[[ Source records open ]]

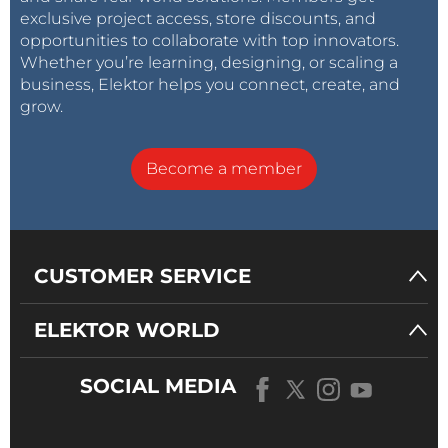
exclusive project access, store discounts, and
opportunities to collaborate with top innovators.
Whether you’re learning, designing, or scaling a
business, Elektor helps you connect, create, and
grow.
Become a member
CUSTOMER SERVICE
ELEKTOR WORLD
SOCIAL MEDIA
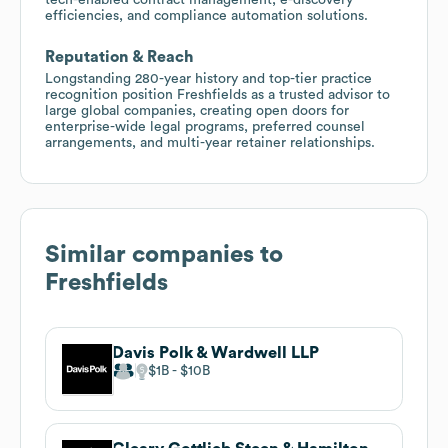
efficiencies, and compliance automation solutions.
Reputation & Reach
Longstanding 280-year history and top-tier practice
recognition position Freshfields as a trusted advisor to
large global companies, creating open doors for
enterprise-wide legal programs, preferred counsel
arrangements, and multi-year retainer relationships.
Similar companies to
Freshfields
Davis Polk & Wardwell LLP
$1B
$10B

[[ Source records closed ]]

Reproduce verbatim the text of the data from its beginning through the line containing "SOCIAL MEDIA", inclusive, omitting the pictures.

→ Result of this exercise:
exclusive project access, store discounts, and
opportunities to collaborate with top innovators.
Whether you’re learning, designing, or scaling a
business, Elektor helps you connect, create, and
grow.
Become a member
CUSTOMER SERVICE
ELEKTOR WORLD
SOCIAL MEDIA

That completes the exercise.